_Study text:_
=== Section Start ===

O2. Oral bronchodilators

O2.1 Methylxanthines

Theophylline is rarely used for COPD in Australia.  A small randomised placebo controlled trial in China demonstrated that doses of 100mg twice daily reduced exacerbations compared with placebo (Zhou 2006).  In this study, patients were not on inhaled corticosteroids or long-acting bronchodilators which limits the generalisability of the study findings.  Devereux et al randomised 1,567 UK-based COPD patients with a history of exacerbations to theophylline or placebo.  All patients were receiving inhaled corticosteroids and 80% of patients were on ‘triple-therapy’ (Devereux 2018). Patients were permitted to continue with their usual COPD medications.  There was no difference in exacerbation rates at 12 months.  Based on the available evidence, theophylline cannot be recommended in COPD in the Australasian context [evidence level II].

=== Section End ===

_Task requirements:_
• a. In the COPD guideline text on oral bronchodilators, what dose of theophylline reduced exacerbations compared with placebo in the trial in China?
• b. Resume the COPD guideline text on oral bronchodilators from its final sentence.
The data that follows is not needed for anything here.

_Given entries:_
=== Section Start ===

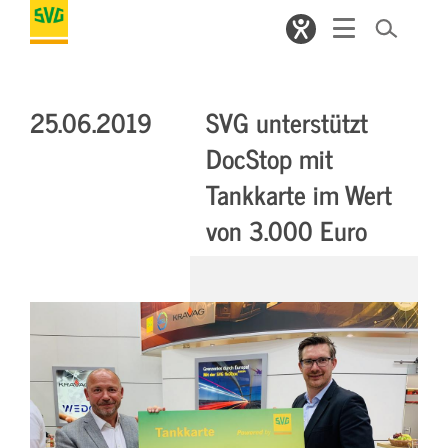
25.06.2019
SVG unterstützt
DocStop mit
Tankkarte im Wert
von 3.000 Euro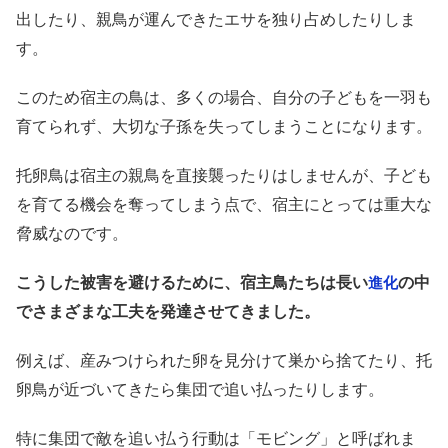
出したり、親鳥が運んできたエサを独り占めしたりしま
す。
このため宿主の鳥は、多くの場合、自分の子どもを一羽も
育てられず、大切な子孫を失ってしまうことになります。
托卵鳥は宿主の親鳥を直接襲ったりはしませんが、子ども
を育てる機会を奪ってしまう点で、宿主にとっては重大な
脅威なのです。
こうした被害を避けるために、宿主鳥たちは長い
の中
進化
でさまざまな工夫を発達させてきました。
例えば、産みつけられた卵を見分けて巣から捨てたり、托
卵鳥が近づいてきたら集団で追い払ったりします。
特に集団で敵を追い払う行動は「モビング」と呼ばれま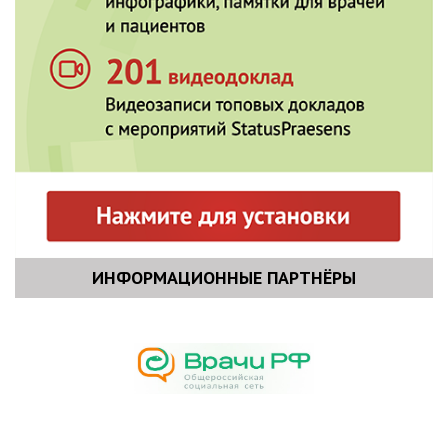
ИНФОРМАЦИОННЫЕ ПАРТНЁРЫ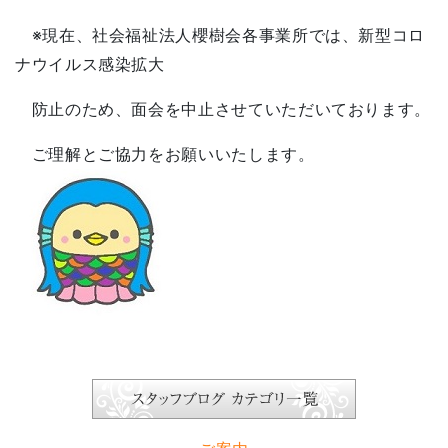
※現在、社会福祉法人櫻樹会各事業所では、新型コロ
ナウイルス感染拡大
防止のため、面会を中止させていただいております。
ご理解とご協力をお願いいたします。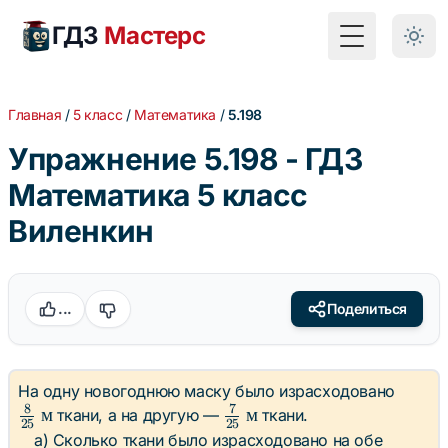
ГДЗ
Мастерс
Toggle Menu
Главная
/
5 класс
/
Математика
/
5.198
Упражнение 5.198 - ГДЗ
Математика 5 класс
Виленкин
...
Поделиться
\frac{
На одну новогоднюю маску было израсходовано
8
7
{25}
\frac{7}
м
м
ткани, а на другую —
ткани.
25
25
\text{
{25}
а) Сколько ткани было израсходовано на обе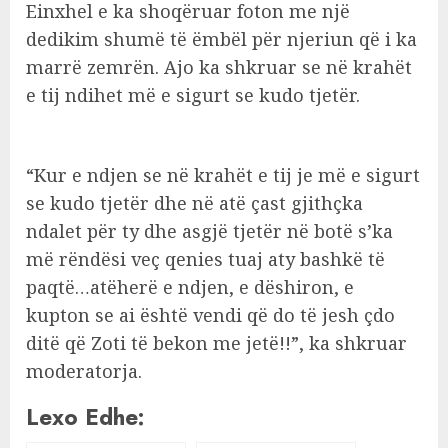
Einxhel e ka shoqëruar foton me një
dedikim shumë të ëmbël për njeriun që i ka
marrë zemrën. Ajo ka shkruar se në krahët
e tij ndihet më e sigurt se kudo tjetër.
“Kur e ndjen se në krahët e tij je më e sigurt
se kudo tjetër dhe në atë çast gjithçka
ndalet për ty dhe asgjë tjetër në botë s’ka
më rëndësi veç qenies tuaj aty bashkë të
paqtë…atëherë e ndjen, e dëshiron, e
kupton se ai është vendi që do të jesh çdo
ditë që Zoti të bekon me jetë!!”, ka shkruar
moderatorja.
Lexo Edhe:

=== Section End ===

_Answers in order:_
• a. 100mg twice daily.

• b.
O2.2 Phosphodiesterase type-4 inhibitors

Phosphodiesterase type-4 (PDE-4) inhibitors act by increasing intracellular concentrations of cyclic adenosine monophosphate (cAMP) to suppress inflammation and bronchoconstriction. A Cochrane Review analysed results from RCTs of roflumilast (20 trials, 17,627 patients) and cilomilast (14 trials, 6,457 patients) (Chong 2017) [evidence level I]. Compared to placebo, PDE-4 inhibitors improved FEV1 (mean difference 51 ml, 95% CI 43 to 60, moderate quality evidence) and reduced exacerbation rates (OR 0.78, 95% CI 0.73 to 0.83, high quality evidence; NNTB 20, 95% CI 16 to 26), but had relatively small effects on quality of life and symptoms. Gastrointestinal adverse effects were more frequent with the PDE-4 inhibitors, and psychiatric adverse events such as insomnia and depressive mood symptoms were more frequent with roflumilast (OR 2.13, 95% CI 1.79 to 2.54). These oral agents are not currently available in Australia.